* What the task requires *
Can you reproduce the part of the Twenty-four problem statement between "The first player" and "to make 24).", inclusive, word for word?

* Text passage *
CCC 08 S4 - Twenty-four

• https://dmoj.ca/problem/ccc08s4

Canadian Computing Competition: 2008 Stage 1, Senior #4

Twenty-four is a popular card game designed to be played by four players. Each player is dealt a deck of cards, which are kept face down. On every turn, each of the four players turns over the top card of his or her deck, so that it is visible to all. The goal is to find an arithmetic expression using the values of the cards (with A meaning 1, J meaning 11, Q meaning 12, and K meaning 13) that evaluates to the number 24. For example, for the example in the illustration, one possible expression would be:

$((A * K) - J) * Q$

$((1 * 13) - 11) * 12$

The first player to find such an expression wins the turn, and adds all four cards to the bottom of his or her deck.

Each valid arithmetic expression must use all four cards, and must combine their values using addition, subtraction, multiplication, or division. Parentheses are allowed to specify precedence of operations. Juxtaposing cards to make multiple-digit decimal numbers is not allowed (e.g. you cannot place the cards 2 and 4 beside each other to make 24).

Non-integer quotients of division are also not allowed, even as a partial result (of a subexpression of the overall expression).

In some cases, the players may take a very long time to find an expression evaluating to 24. In fact, in some cases, no such expression exists. Your task is to determine, given four cards, an expression that evaluates to the largest number less than or equal to 24.

Input Specification

The first line contains an integer $1 \leq N \leq 5$ indicating the number of card hands that follow. Each hand consists of four lines. Each of these lines is an integer $1 \leq C \leq 13$ indicating the value of a card.

Output Specification

For each hand, output a line containing an integer $n$ if the cards can be combined using arithmetic operators to evaluate to $n$. The value n should be the largest possible value amongst all possible arithmetic expressions using these 4 cards, so long as $n \leq 24$.

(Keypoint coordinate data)
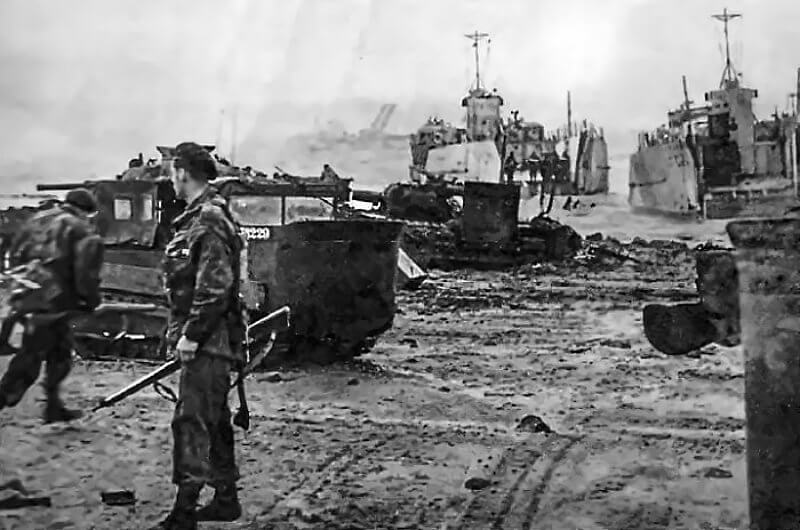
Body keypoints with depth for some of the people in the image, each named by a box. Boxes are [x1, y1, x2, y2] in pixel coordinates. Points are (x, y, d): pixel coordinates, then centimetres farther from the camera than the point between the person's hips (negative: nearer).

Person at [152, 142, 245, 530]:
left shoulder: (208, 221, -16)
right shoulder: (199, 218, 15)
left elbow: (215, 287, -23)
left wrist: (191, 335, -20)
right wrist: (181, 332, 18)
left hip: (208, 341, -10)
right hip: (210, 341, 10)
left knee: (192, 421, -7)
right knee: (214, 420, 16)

* * *

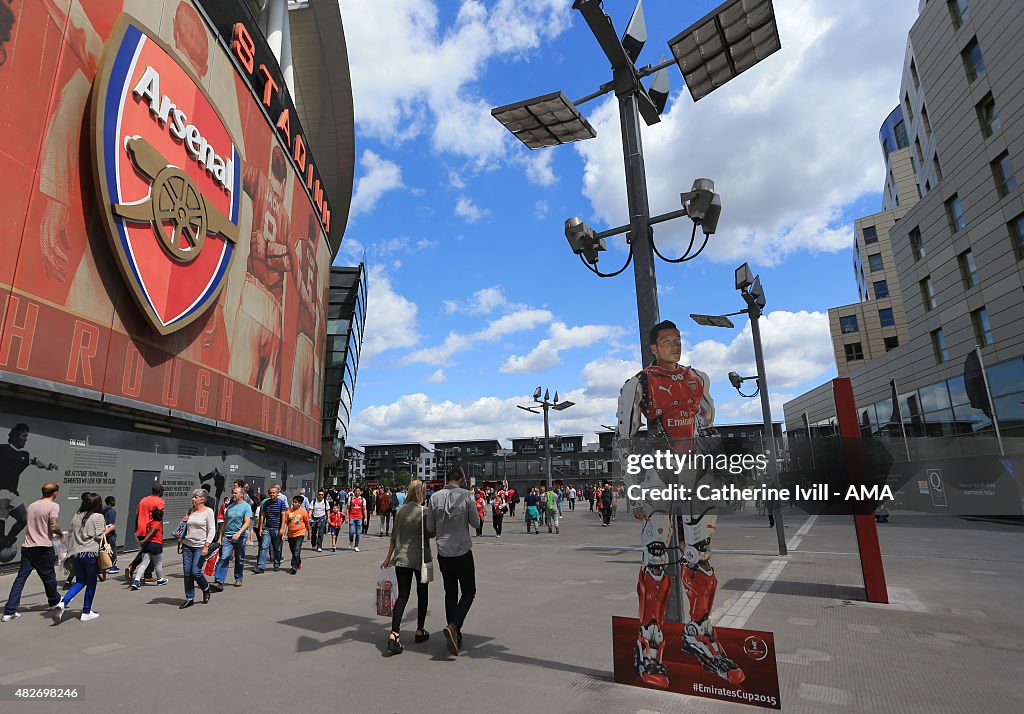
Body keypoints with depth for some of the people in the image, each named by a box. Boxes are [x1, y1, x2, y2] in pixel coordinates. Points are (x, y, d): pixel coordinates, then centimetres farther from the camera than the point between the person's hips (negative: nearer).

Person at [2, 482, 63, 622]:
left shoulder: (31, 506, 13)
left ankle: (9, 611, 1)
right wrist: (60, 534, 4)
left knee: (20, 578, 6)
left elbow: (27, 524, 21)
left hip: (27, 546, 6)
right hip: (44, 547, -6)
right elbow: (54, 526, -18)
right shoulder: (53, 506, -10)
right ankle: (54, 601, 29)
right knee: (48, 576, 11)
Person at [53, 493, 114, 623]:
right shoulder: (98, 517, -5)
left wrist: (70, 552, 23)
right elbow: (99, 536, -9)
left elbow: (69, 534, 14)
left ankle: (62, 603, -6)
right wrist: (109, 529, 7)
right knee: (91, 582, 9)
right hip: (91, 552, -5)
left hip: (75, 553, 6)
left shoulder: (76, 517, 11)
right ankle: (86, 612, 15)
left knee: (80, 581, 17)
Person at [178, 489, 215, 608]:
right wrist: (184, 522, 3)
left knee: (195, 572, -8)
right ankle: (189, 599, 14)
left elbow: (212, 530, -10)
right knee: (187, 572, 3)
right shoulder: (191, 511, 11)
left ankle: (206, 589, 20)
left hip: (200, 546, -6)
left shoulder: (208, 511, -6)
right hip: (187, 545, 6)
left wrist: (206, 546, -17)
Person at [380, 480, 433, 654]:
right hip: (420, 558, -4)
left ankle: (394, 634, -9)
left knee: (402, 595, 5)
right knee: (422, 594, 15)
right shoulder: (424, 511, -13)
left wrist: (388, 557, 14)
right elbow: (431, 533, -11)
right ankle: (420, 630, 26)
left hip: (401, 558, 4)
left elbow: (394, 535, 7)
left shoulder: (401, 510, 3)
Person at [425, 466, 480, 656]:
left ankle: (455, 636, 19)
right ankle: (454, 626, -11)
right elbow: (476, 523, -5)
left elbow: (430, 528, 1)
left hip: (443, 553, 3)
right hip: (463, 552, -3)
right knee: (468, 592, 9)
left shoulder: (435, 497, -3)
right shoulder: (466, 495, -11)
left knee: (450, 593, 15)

* Result of this exercise *
The first player to find such an expression wins the turn, and adds all four cards to the bottom of his or her deck.

Each valid arithmetic expression must use all four cards, and must combine their values using addition, subtraction, multiplication, or division. Parentheses are allowed to specify precedence of operations. Juxtaposing cards to make multiple-digit decimal numbers is not allowed (e.g. you cannot place the cards 2 and 4 beside each other to make 24).